AARDEX Group

How poor adherence skews clinical trial results and what to do about it

Medication adherence data in clinical trial dashboard

Imagine spending years developing a promising new treatment, only to have its potential clouded by something as simple (and as overlooked) as whether or not people actually took their pills. This isn’t just a small glitch in the process. In clinical trials, medication adherence can make or break your results. Yet, it’s often treated as an afterthought.

What is medication adherence?


Medication adherence refers to whether patients follow their prescribed treatment regimen. This includes:

  1. When they start taking the medication
  2. How often they take it (e.g., once a day, twice a day)
  3. How accurately they follow the instructions
  4. If and when they stop taking it altogether

This process is often broken down into three stages, known as the ABC taxonomy (Bernard Vrijens et al, 2012):

  • Initiation – when the patient takes the first dose
  • Implementation – how closely they follow the dosing schedule
  • Discontinuation – when the patient stops the treatment

Each of these steps matters. If a patient delay starting treatment, skips doses, or stops early, the drug’s effect may not be properly measured.

Why is adherence so important in clinical trials?

In clinical trials, we want to know whether a new drug works. But if patients don’t take the medication correctly, the data becomes unreliable. Imagine testing a new treatment, only to find that half the participants missed doses or stopped early. The results would be all over the place, making it hard to tell if the drug is effective or not.

Poor adherence can:

  1. Hide true effectiveness – the drug might work, but not enough patients took it correctly.
  2. Distort safety signals – side effects might appear more or less frequently than they should.
  3. Reduce statistical power – more patients are needed to reach meaningful results.
  4. Delay approvals – regulators want clean, trustworthy data before approving a new drug.

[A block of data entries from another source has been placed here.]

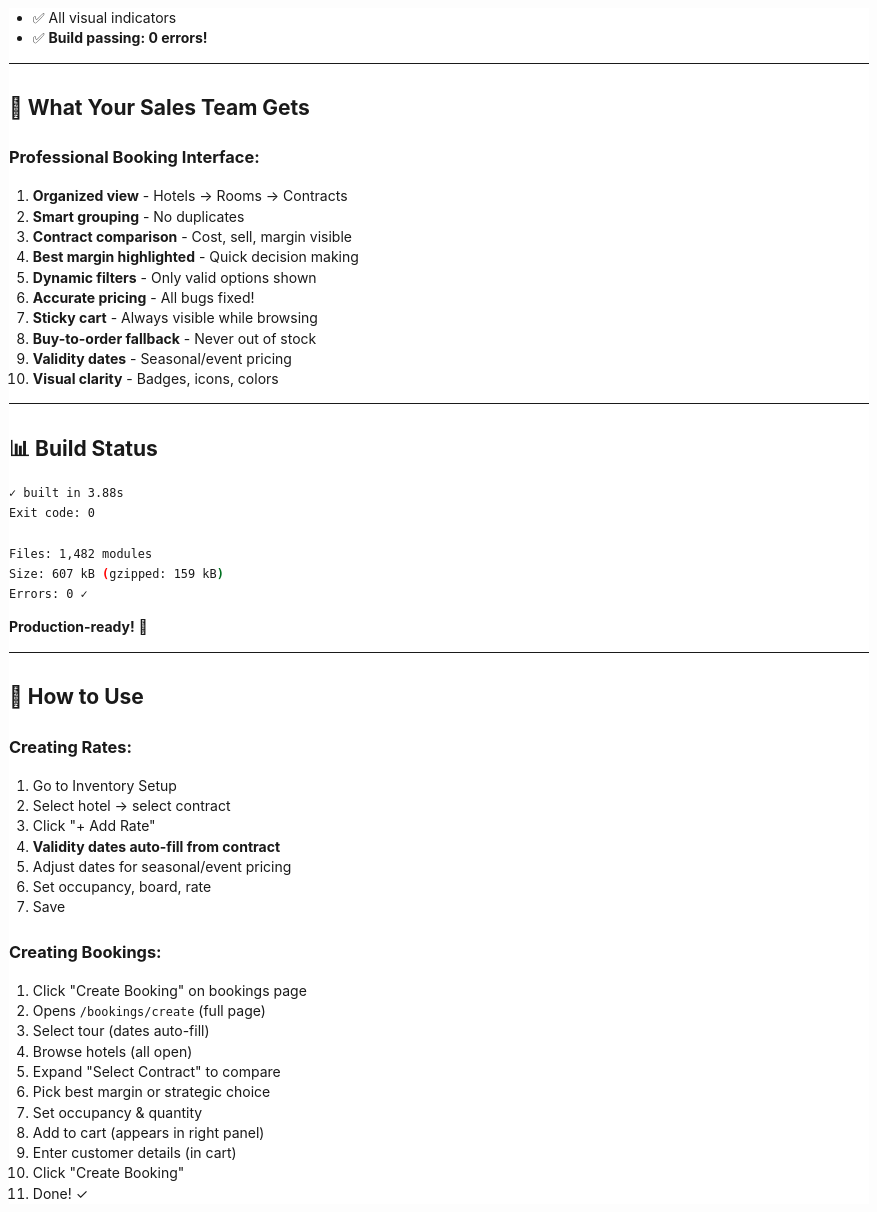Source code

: - ✅ All visual indicators
- ✅ **Build passing: 0 errors!**

---

## 🚀 **What Your Sales Team Gets**

### **Professional Booking Interface:**
1. **Organized view** - Hotels → Rooms → Contracts
2. **Smart grouping** - No duplicates
3. **Contract comparison** - Cost, sell, margin visible
4. **Best margin highlighted** - Quick decision making
5. **Dynamic filters** - Only valid options shown
6. **Accurate pricing** - All bugs fixed!
7. **Sticky cart** - Always visible while browsing
8. **Buy-to-order fallback** - Never out of stock
9. **Validity dates** - Seasonal/event pricing
10. **Visual clarity** - Badges, icons, colors

---

## 📊 **Build Status**

```bash
✓ built in 3.88s
Exit code: 0

Files: 1,482 modules
Size: 607 kB (gzipped: 159 kB)
Errors: 0 ✓
```

**Production-ready!** 🚀

---

## 🎯 **How to Use**

### **Creating Rates:**
1. Go to Inventory Setup
2. Select hotel → select contract
3. Click "+ Add Rate"
4. **Validity dates auto-fill from contract**
5. Adjust dates for seasonal/event pricing
6. Set occupancy, board, rate
7. Save

### **Creating Bookings:**
1. Click "Create Booking" on bookings page
2. Opens `/bookings/create` (full page)
3. Select tour (dates auto-fill)
4. Browse hotels (all open)
5. Expand "Select Contract" to compare
6. Pick best margin or strategic choice
7. Set occupancy & quantity
8. Add to cart (appears in right panel)
9. Enter customer details (in cart)
10. Click "Create Booking"
11. Done! ✓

In short, poor adherence can waste time, money, and even cause promising drugs to be abandoned.

Why old methods don’t work anymore

For years, researchers used pill counts, patient diaries, or verbal check-ins to measure adherence. But these methods are often inaccurate. Patients may forget to take their medication, misreport what they did, or even throw away pills to make it look like they stayed on track.

The result? Incomplete or misleading data. These methods can’t show when a patient took a dose or whether they took it at all.

A smarter way: real-time adherence monitoring

Thankfully, technology has moved forward. Today, we can use digital tools like smart pill bottles or electronic caps (as MEMS cap) that track every time the medication container is opened. These devices collect data automatically and show exactly when doses are taken or missed.

At AARDEX Group, we use MEMS (Medication Event Monitoring Systems) to give researchers real-time visibility into medication-taking behavior. This means:

  • No more guessing;
  • Early warnings when patients go off track;
  • Tailored interventions to get things back on course.

How it helps clinical trials?

With accurate adherence data, researchers can interpret results more clearly by separating drug performance from patient behavior. This clarity supports smarter decisions, such as whether to adjust dose levels or modify sample sizes. It also helps reduce trial risk by identifying issues before they impact final outcomes. Additionally, real-time adherence insights ensure the trial aligns with modern regulatory expectations, including ICH E6(R3) and E9(R1).

This is part of a broader approach called Risk-Based Quality Management (RBQM), which focuses on identifying and addressing key risks throughout the trial.

Medication adherence isn’t a side issue, it’s central to the success of every clinical trial. Without it, data becomes noisy, results become unclear, and trials become riskier and more expensive. But with the right tools and strategies, we can monitor adherence accurately and take action in real time.

Investing in adherence monitoring isn’t just good science, it’s smart business. It helps bring better treatments to market faster and with greater confidence.